Pas tant par son contenu. Une sorte de hard-rock primaire balancé vite et mal, à grosses guitares, (celles de Steve Jones, le seul du lot à savoir correctement jouer d’un instrument), venu en droite ligne du glam et du rock’n’roll des origines, avec tout qui doit être dit dans trois minutes. Et également inspiré par le pub-rock énergique et primitif des British Dr Feelgood, Ducks DeLuxe, Eddie & The Hot Rods, … ou les Amerlos Ramones et Heartbreakers (les bons, enfin, ceux de Johnny Thunders) …

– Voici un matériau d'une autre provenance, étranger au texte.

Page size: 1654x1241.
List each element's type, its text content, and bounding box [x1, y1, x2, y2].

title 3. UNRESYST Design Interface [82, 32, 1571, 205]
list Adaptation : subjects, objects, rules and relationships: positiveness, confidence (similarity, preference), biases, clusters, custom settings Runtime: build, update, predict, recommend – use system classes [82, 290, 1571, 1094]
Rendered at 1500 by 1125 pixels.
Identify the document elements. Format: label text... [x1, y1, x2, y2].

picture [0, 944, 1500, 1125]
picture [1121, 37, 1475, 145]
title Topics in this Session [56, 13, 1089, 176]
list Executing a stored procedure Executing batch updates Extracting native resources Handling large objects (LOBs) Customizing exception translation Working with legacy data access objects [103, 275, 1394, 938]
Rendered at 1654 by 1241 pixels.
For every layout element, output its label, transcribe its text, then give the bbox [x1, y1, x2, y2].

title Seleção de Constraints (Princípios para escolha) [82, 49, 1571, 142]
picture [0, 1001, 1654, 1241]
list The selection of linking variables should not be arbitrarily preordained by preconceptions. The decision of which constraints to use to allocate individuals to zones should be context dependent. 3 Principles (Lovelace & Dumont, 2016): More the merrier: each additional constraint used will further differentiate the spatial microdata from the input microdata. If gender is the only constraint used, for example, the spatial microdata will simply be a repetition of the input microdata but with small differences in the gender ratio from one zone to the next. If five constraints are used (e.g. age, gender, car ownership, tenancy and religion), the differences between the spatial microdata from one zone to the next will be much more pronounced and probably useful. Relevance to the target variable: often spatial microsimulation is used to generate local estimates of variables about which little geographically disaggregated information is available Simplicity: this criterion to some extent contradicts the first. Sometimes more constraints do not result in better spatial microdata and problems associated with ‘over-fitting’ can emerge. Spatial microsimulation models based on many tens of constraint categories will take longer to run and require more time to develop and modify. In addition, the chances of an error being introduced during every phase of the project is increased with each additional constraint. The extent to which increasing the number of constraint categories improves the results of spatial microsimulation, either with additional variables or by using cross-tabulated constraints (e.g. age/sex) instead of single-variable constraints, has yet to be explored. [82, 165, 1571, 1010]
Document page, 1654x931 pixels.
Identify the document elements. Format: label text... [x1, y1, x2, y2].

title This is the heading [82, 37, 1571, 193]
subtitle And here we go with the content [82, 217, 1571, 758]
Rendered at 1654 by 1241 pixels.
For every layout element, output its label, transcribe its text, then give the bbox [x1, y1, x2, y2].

Jones, Vicious, Rotten & Cook : The Sex Pistols
Les Sex Pistols et le punk en général se sont construits non pas pour proposer quoi que ce soit de nouveau ou d’original, mais en réaction envers ce qui existait. L’heure dans l’Angleterre de 1977 était au politiquement correct, en pleine préparation de la commémoration des 25 ans de règne de la Reine … les Sex Pistols prôneraient donc par souci d’opposition radicale l’anarchie, ce mot qui allait tant effrayer les bourgeois de tous ordres, et notamment ceux de l’industrie musicale. Les Pistols n’avaient en fait aucune conscience politique, leur seul credo était de faire n’importe quoi. Et avec des provocateurs-nés comme Rotten ou des débiles profonds comme Vicious, on allait être servis au niveau du n’importe quoi … l’apologie du chaos comme forme ultime de positionnement social.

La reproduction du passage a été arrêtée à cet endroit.